Griffin's mother and her latest husband are due to testify Tuesday.

Stanley Griffin's aunts said they repeatedly saw Dorothy hitting her husband and kids with her hands, sticks and boards, leaving welts and bruises on them. The abuse happened in the farm fields and in the home, but was not relegated to physical abuse.

The aunts said they did not witness positive reenforcement from Dorothy to her kids. She would curse them and call Stanley "stupid," "black as tar," "crazy" and "just like your daddy."

They also said Dorothy would talk back to her mother- and father-in-law, who tried to provide Stanley Griffin with love and support, along with the aunts.

One aunt said Stanley was slow to grasp his studies and needed repeated emphasis from her when they were going over his schooling. Another aunt said Griffin was a "joyful," an "ordinary" boy who would put on talent shows and play games.

■ ■ ■ ■ ■ ■ ■

**Questions:**
[a] In the passage about Stanley Griffin's aunts, when are Griffin's mother and her latest husband due to testify?
[b] Rewrite the part of the passage about Stanley Griffin's aunts that opens with the words containing "The aunts said" and closes with "with the aunts.", putting "the mother" in place of "Dorothy".

[Stored data entries]
■ ■ ■ ■ ■ ■ ■

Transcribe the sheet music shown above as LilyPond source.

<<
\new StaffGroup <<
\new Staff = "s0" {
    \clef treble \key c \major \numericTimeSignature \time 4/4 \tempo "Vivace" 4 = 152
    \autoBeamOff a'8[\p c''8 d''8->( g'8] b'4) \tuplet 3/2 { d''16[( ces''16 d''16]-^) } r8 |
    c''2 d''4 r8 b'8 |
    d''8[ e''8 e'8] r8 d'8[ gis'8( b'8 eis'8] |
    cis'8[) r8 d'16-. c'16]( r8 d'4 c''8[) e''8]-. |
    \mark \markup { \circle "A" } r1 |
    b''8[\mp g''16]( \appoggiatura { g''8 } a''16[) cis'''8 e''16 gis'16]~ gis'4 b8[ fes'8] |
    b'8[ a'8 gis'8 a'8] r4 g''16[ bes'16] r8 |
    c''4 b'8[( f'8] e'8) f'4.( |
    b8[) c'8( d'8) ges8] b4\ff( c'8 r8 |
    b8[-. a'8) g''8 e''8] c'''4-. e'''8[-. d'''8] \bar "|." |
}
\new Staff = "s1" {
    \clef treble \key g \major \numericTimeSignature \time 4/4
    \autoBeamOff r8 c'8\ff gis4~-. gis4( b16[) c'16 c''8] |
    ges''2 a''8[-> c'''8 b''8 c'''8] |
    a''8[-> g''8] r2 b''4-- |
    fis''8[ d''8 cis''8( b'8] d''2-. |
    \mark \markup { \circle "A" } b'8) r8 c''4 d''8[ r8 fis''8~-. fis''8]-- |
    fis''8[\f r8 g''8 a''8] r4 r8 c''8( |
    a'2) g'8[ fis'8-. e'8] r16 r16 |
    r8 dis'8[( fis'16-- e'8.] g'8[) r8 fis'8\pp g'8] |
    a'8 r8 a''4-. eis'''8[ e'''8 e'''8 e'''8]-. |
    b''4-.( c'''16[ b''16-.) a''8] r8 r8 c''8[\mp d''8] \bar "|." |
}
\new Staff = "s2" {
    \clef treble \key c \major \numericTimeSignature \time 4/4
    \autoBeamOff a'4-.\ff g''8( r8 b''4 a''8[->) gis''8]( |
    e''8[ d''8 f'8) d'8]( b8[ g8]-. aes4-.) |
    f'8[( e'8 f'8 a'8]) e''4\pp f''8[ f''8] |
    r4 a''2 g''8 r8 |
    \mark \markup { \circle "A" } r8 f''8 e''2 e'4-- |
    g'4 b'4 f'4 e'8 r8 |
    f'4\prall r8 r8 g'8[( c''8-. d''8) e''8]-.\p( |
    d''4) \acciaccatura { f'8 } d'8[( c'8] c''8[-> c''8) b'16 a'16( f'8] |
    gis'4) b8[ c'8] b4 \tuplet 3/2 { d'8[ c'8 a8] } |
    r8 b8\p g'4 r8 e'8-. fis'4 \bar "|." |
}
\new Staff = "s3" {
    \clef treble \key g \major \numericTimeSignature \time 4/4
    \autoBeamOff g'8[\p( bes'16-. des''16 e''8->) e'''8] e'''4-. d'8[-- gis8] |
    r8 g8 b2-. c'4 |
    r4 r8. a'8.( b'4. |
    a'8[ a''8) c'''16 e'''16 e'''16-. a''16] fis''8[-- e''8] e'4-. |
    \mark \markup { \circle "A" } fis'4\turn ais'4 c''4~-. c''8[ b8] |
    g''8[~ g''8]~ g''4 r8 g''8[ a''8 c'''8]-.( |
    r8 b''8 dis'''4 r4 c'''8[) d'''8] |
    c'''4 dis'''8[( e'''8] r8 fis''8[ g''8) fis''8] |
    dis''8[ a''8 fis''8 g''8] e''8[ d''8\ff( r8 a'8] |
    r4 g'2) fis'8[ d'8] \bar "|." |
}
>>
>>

■ ■ ■ ■ ■ ■ ■

**Answers for the tasks:**
[a] Tuesday.

[b]
The aunts said they did not witness positive reenforcement from the mother to her kids. She would curse them and call Stanley "stupid," "black as tar," "crazy" and "just like your daddy."

They also said the mother would talk back to her mother- and father-in-law, who tried to provide Stanley Griffin with love and support, along with the aunts.